*Goal of the exercise:* Could you repeat the listing exactly, leaving out the pictures?

*Data for the task:*

++++++

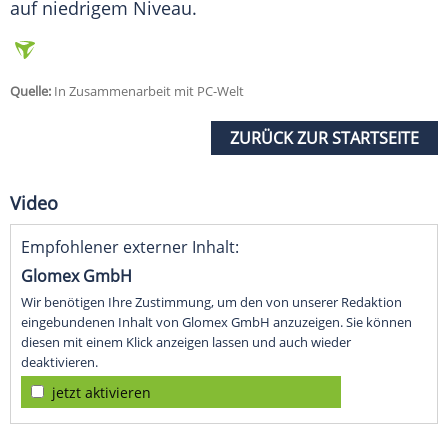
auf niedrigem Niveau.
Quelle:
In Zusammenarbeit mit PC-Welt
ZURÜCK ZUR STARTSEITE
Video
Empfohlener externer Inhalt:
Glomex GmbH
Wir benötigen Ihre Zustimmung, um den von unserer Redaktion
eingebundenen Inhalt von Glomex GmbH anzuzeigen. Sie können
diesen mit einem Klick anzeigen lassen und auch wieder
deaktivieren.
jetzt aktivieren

++++++

*Response to this exercise:*
auf niedrigem Niveau.
Quelle:
In Zusammenarbeit mit PC-Welt
ZURÜCK ZUR STARTSEITE
Video
Empfohlener externer Inhalt:
Glomex GmbH
Wir benötigen Ihre Zustimmung, um den von unserer Redaktion
eingebundenen Inhalt von Glomex GmbH anzuzeigen. Sie können
diesen mit einem Klick anzeigen lassen und auch wieder
deaktivieren.
jetzt aktivieren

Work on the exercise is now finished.